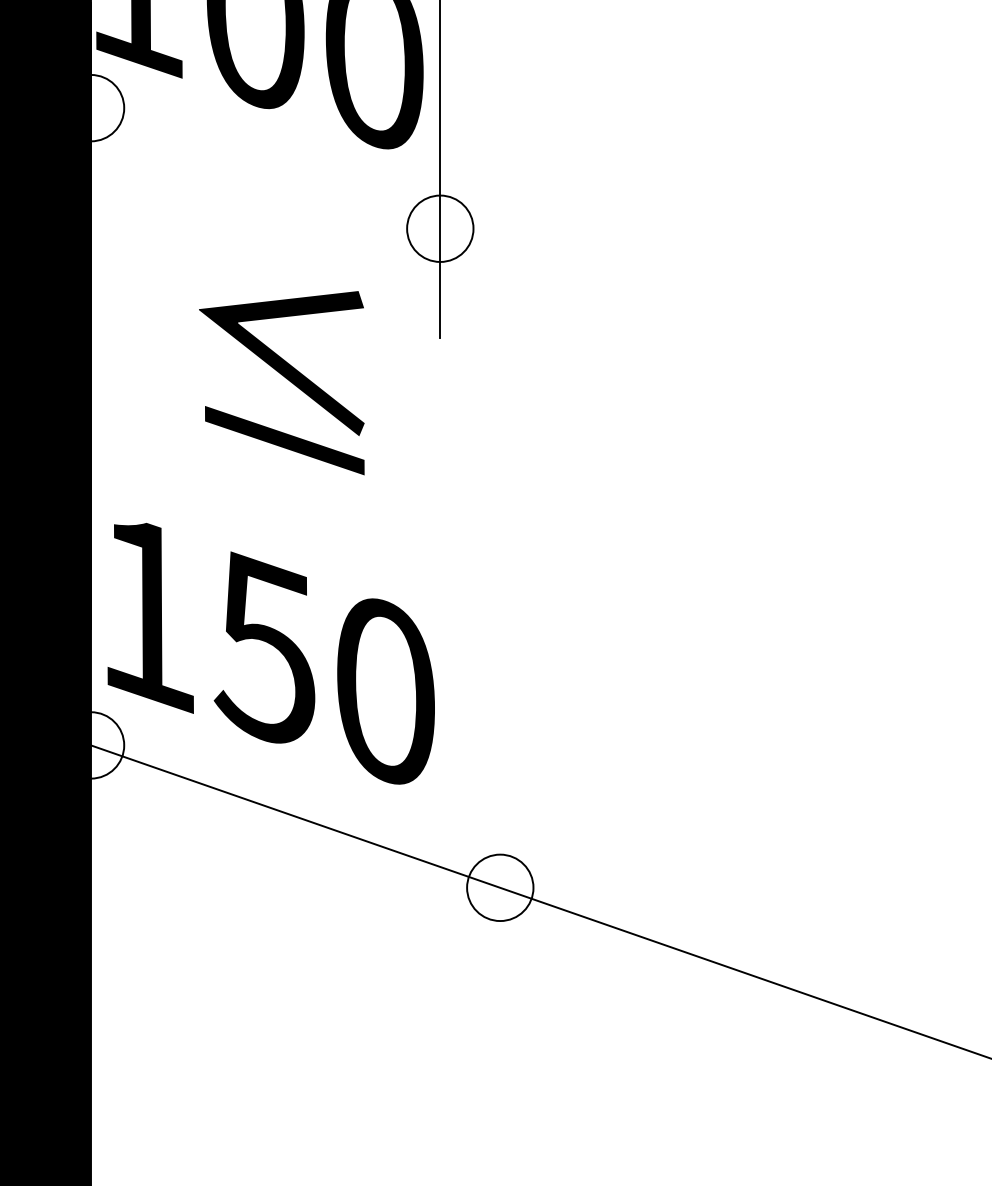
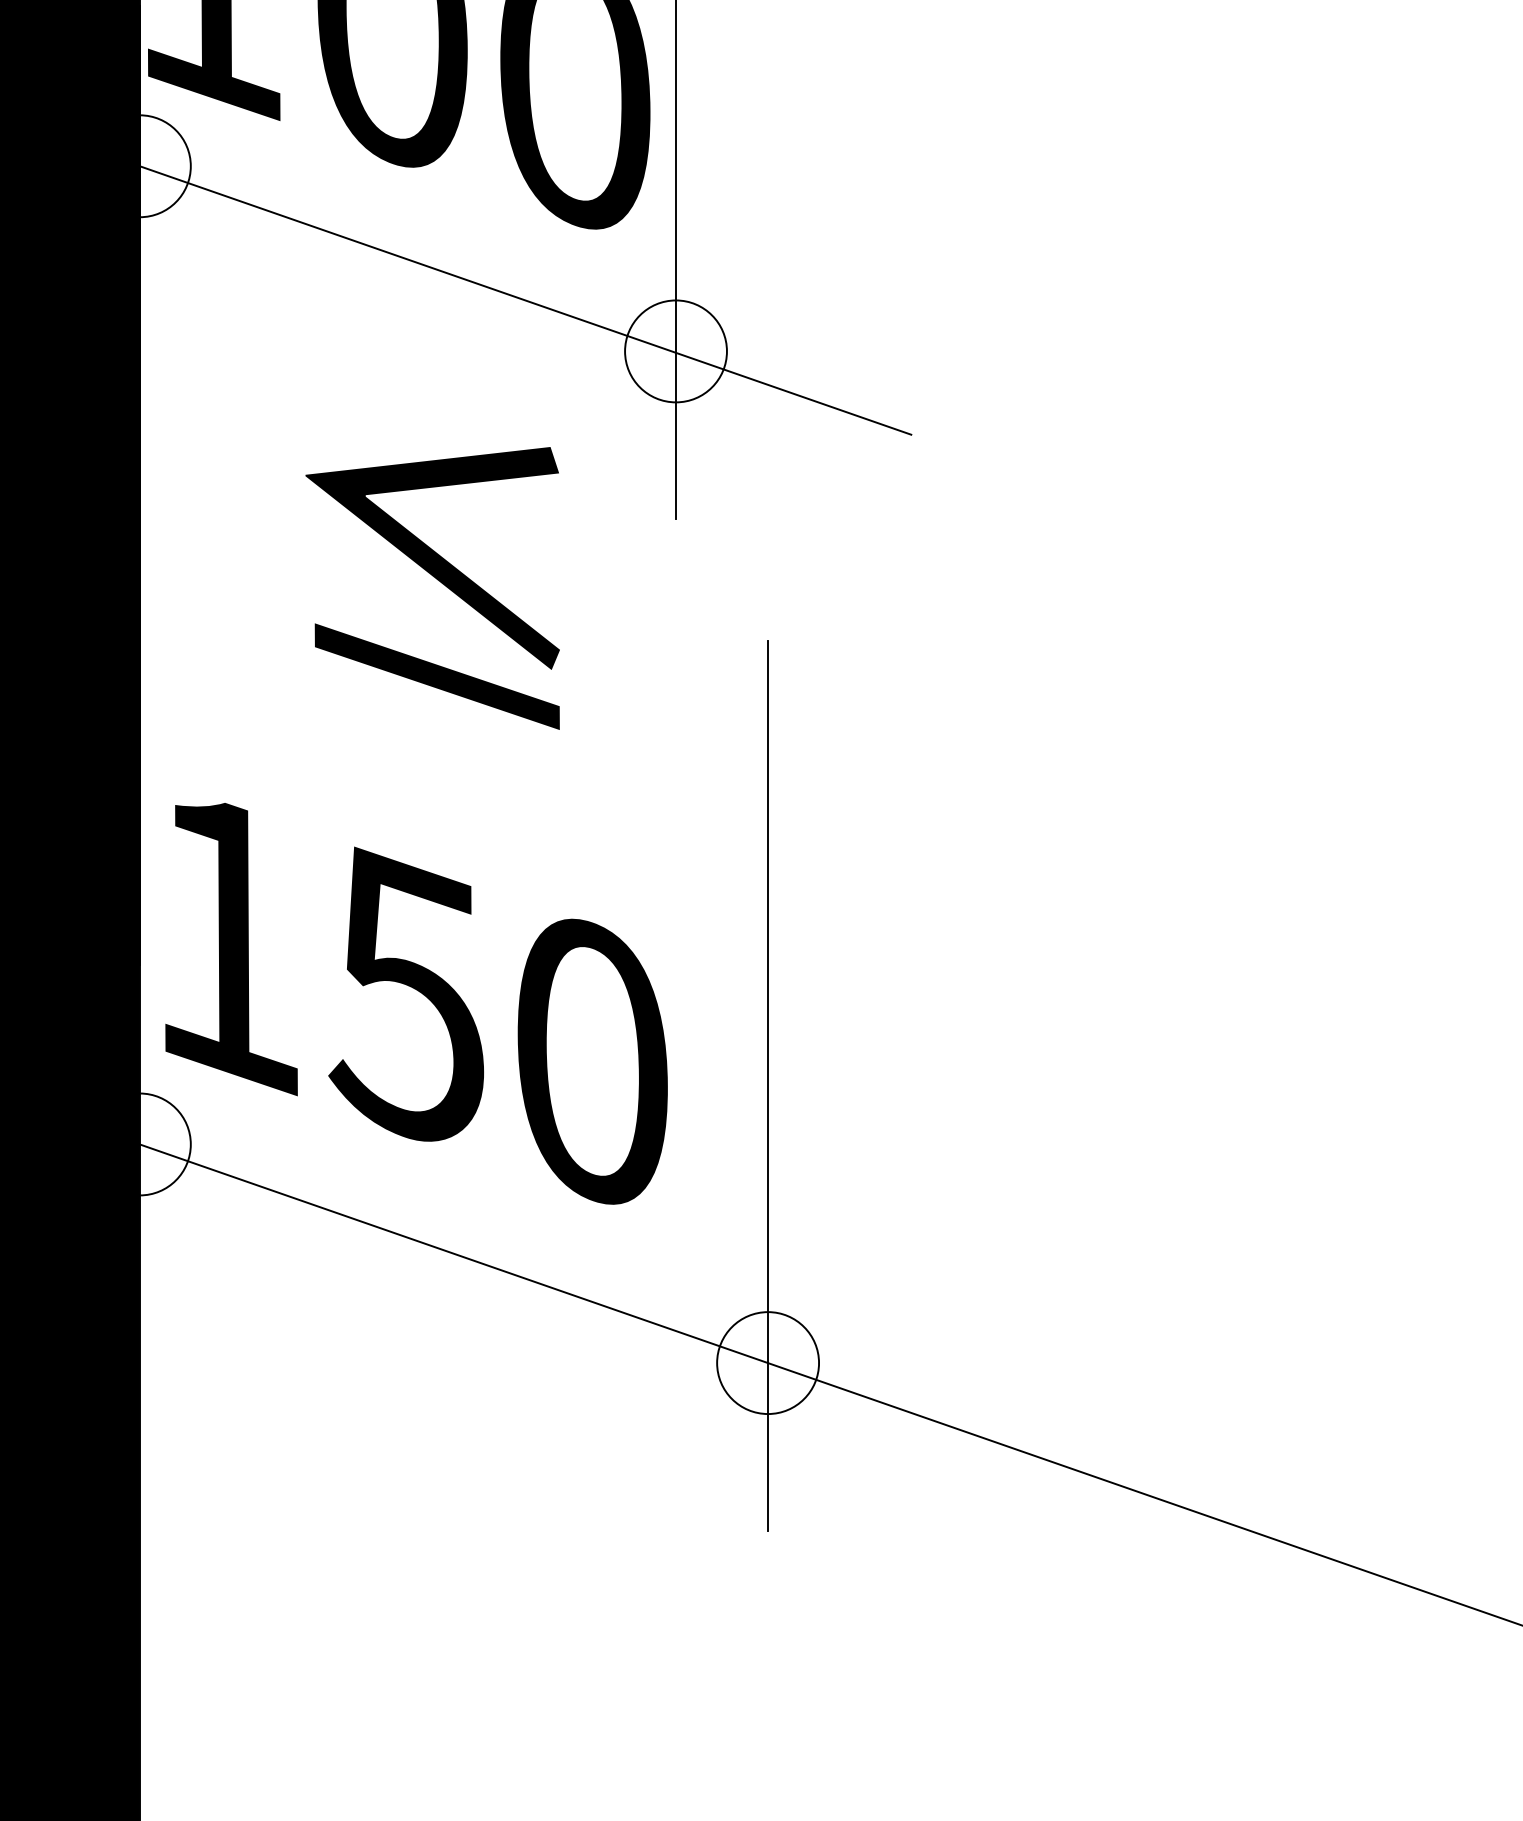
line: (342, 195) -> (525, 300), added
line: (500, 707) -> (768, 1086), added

---

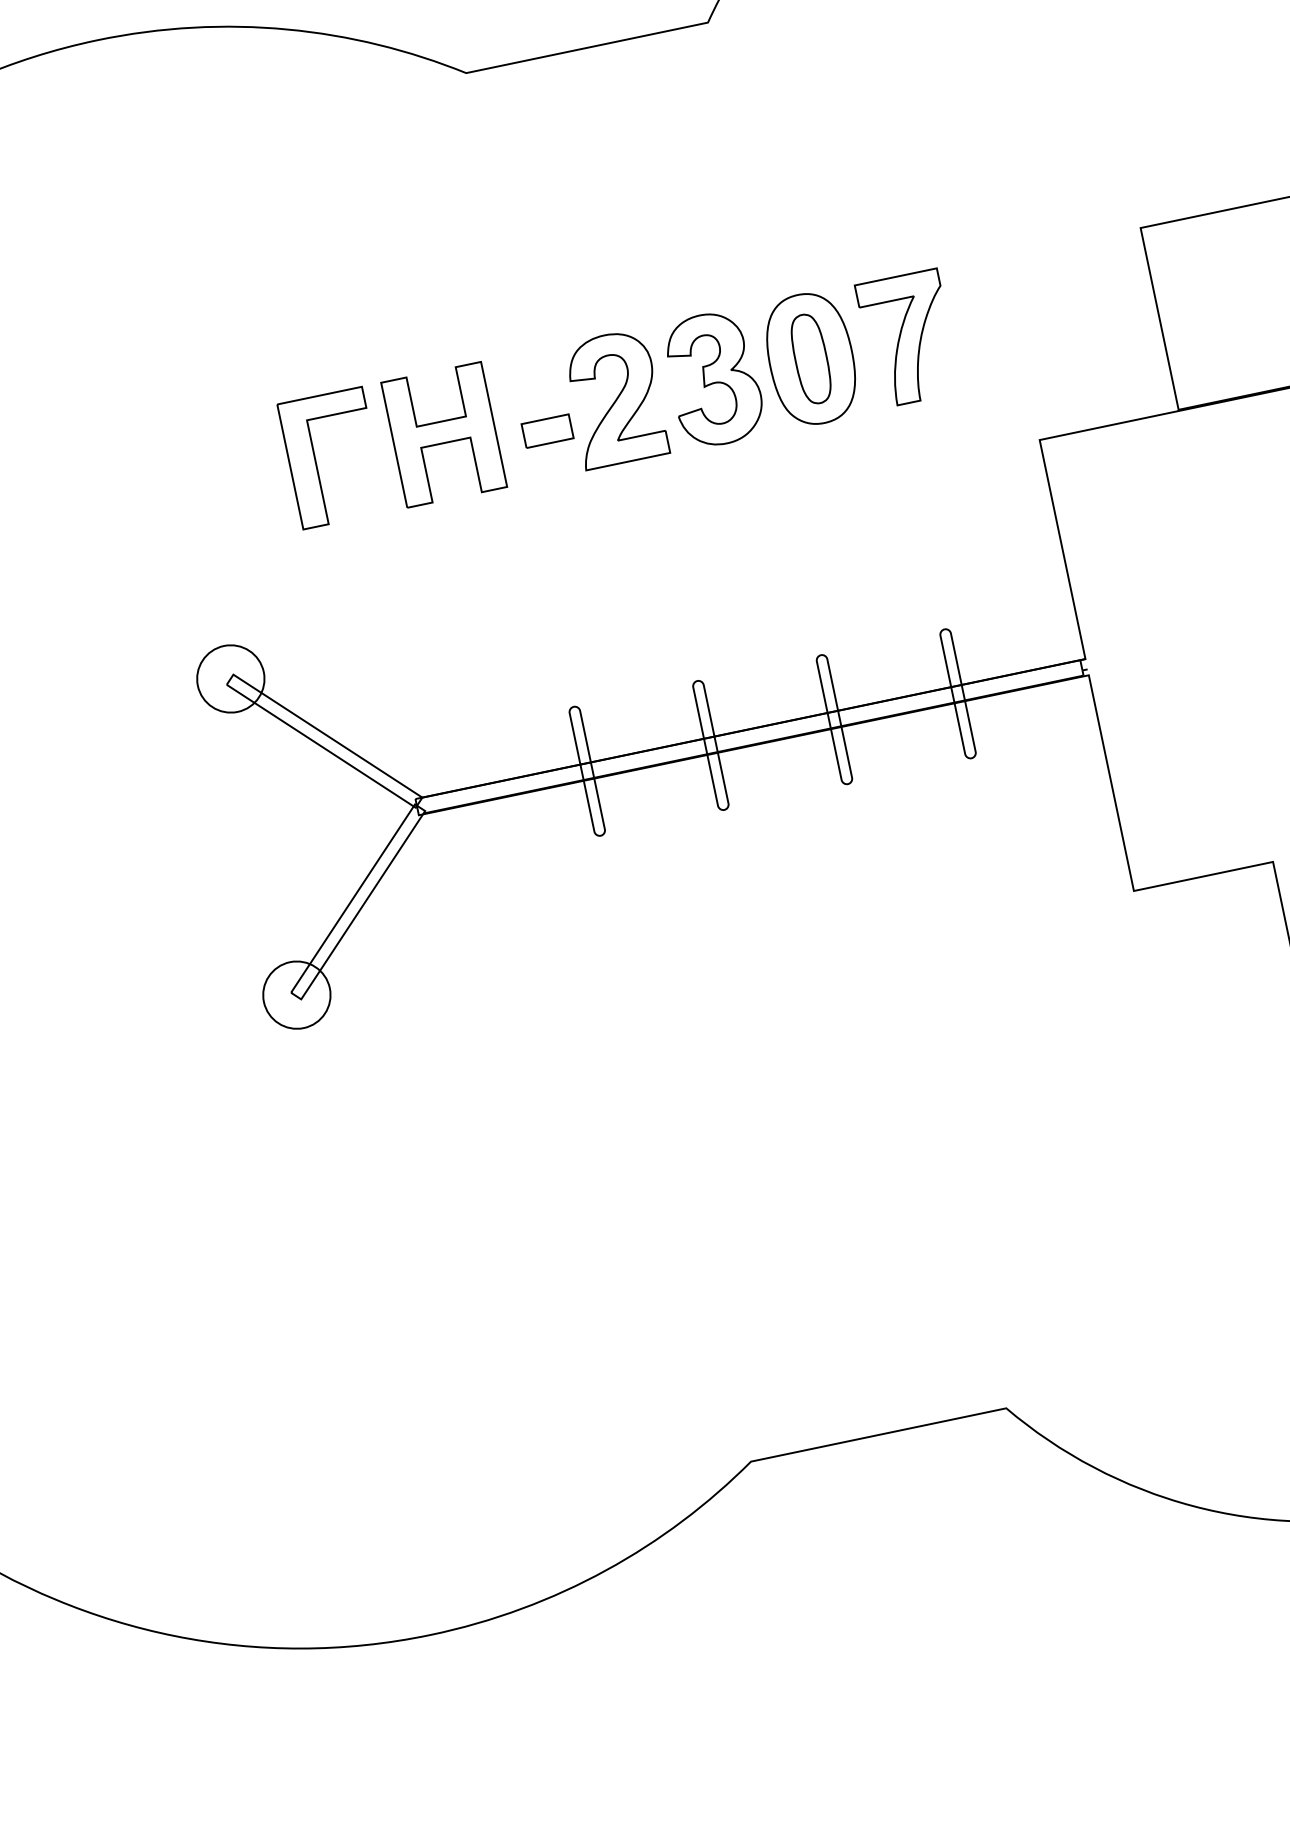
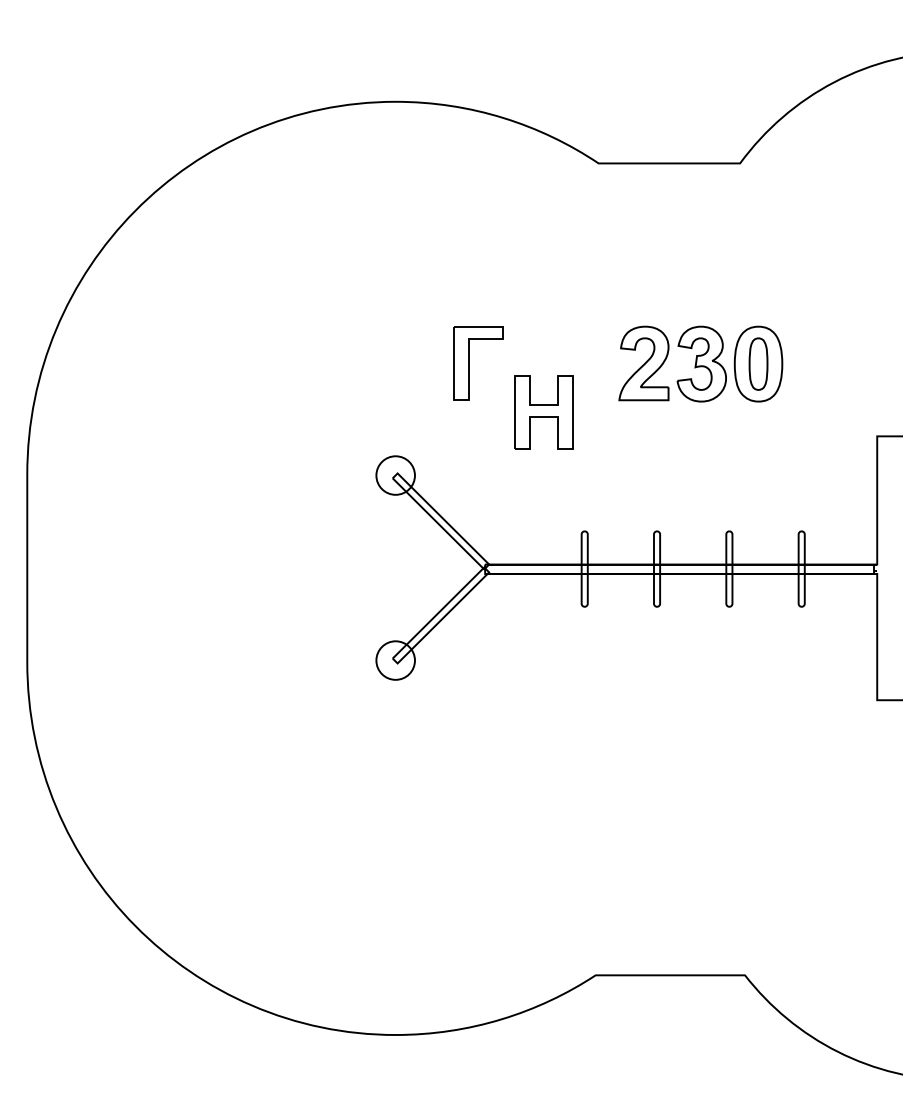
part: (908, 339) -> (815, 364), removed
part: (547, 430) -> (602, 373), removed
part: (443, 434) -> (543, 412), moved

EXERCISE GOAL
Above are the records; from them, give again exactly the lines from the one containing "line: (342, 195) -> (525, 300), added" through the one containing "line: (500, 707) -> (768, 1086), added", both included.

SOLUTION FOR THIS EXERCISE
line: (342, 195) -> (525, 300), added
line: (500, 707) -> (768, 1086), added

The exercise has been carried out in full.